実験では、学生たちはfMRI(機能的磁気共鳴画像)装置で脳をスキャンされながら、コンピューターによる数学のテストを受けさせられた。テストは社会的ストレスを感じるつくりになっていた。つまり、正解するごとに問題の難度が上がっていくが、学生たちはみな、自分の点数が並外れて低いという「偽のフィードバック」を与えられた。テストの指導員からは非難のまなざしと、こんなものは時間と金の無駄遣いだとぼやく声が浴びせられた。

実験の結果、都市部の学生たちは、非都市部の学生たちと比べて、脳の2つの領域において活動量の増大を示していた。その領域とは、感情やストレスの処理を担う扁桃体と、扁桃体を制御する前帯状皮質の脳梁膝周囲部(perigenual anterior cingulate cortex)だ。この結果は、都市生活者の脳が、社会的ストレスに対して過剰に強く反応したことを示している。つまりは、ストレスに過敏になっていたということだ。

マイヤー=リンデンベルク氏のチームは、この実験をさらに2度繰り返し、計70名余りの学生を調査したが、見出される傾向は毎回同じだった。そこで、学生の年齢や学歴、収入、結婚や家庭状況、気分や性格との関連が調べられたが、これらの要素を考慮に入れても、傾向に変化はみられなかった。

扁桃体の活動量の比較。IMAGE COURTESY OF NATURE

さらには、学生の住んでいる都市が大きいほど、扁桃体の活動量も大きかった。また、幼少時に都市部に住んでいた期間が長いほど、帯状皮質の活動量は大きかった。先行研究では、帯状皮質は特に幼少期に受けるストレスに敏感であり、帯状皮質に生じる変化は、成人後の心理的問題に関連しているとされている。

また、帯状皮質と扁桃体との間のコミュニケーションも、都市生活者のほうが効率性に劣るようだ。カリフォルニア工科大学の神経生物学者、ダニエル・ケネディとラルフ・アドルフスは、今回の論文の付随論評において、遺伝的に精神疾患になりやすい人にも同様の傾向がみられると指摘している。
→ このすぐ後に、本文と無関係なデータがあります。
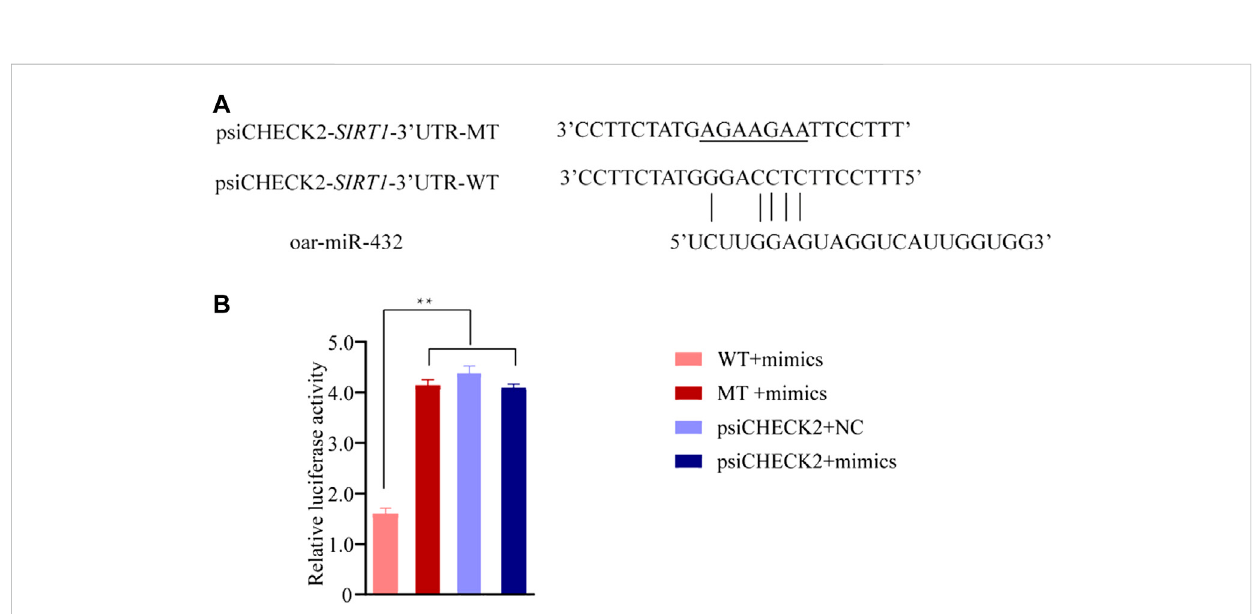
The results of RT-qPCR and Western blot. (A) RNA-Seq and RT-qPCR results of seven differentially expressed miRNAs in ZG compared with HG. (B) RT-qPCR results of SIRT1 in HG and ZG. (C) (D) Western blot results of SIRT1 in preadipocytes. NC exhibits negative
「これらを考え合わせると、今回の研究結果は、帯状皮質と扁桃体の回路は、精神疾患の遺伝リスクと環境リスクが収斂する可能性があるポイントのひとつであることを示唆している」と彼らは書いている。

マイヤー=リンデンベルク氏の研究は、都市生活が社会的ストレスを介して精神的な問題につながりやすいというリンクを、直接的なデータとして示したものとしては初めてのものだ。

これまでの研究で、都市生活者は不安や気分障害の率が高いこと、統合失調症になる率は都市で育った人のほうが2倍近く高いことなどが指摘されている。多くの研究者が、これらは単なる相関関係ではなく因果関係であること、遺伝の結果ではないこと等を指摘しており、直接の原因は明らかではないとはいえ、都市における社会的関係がひとつの原因である可能性がある。都市では社会的関係が多く、ストレスの高いやりとりに遭遇する確率も高いため、居住者は常に防衛的になる必要がある。ストレス過多の環境で脳の状態が変わるため、精神的な問題も発症しやすくなるのかもしれない。

ただしマイヤー=リンデンベルク氏らは、精神疾患を引き起こす要因として最も可能性が高いのは社会的ストレスだが、その他の要素、例えば、環境汚染や人口過密、あるいはまだ分析されていない人口統計や社会経済上の要素も関与している可能性があると述べている。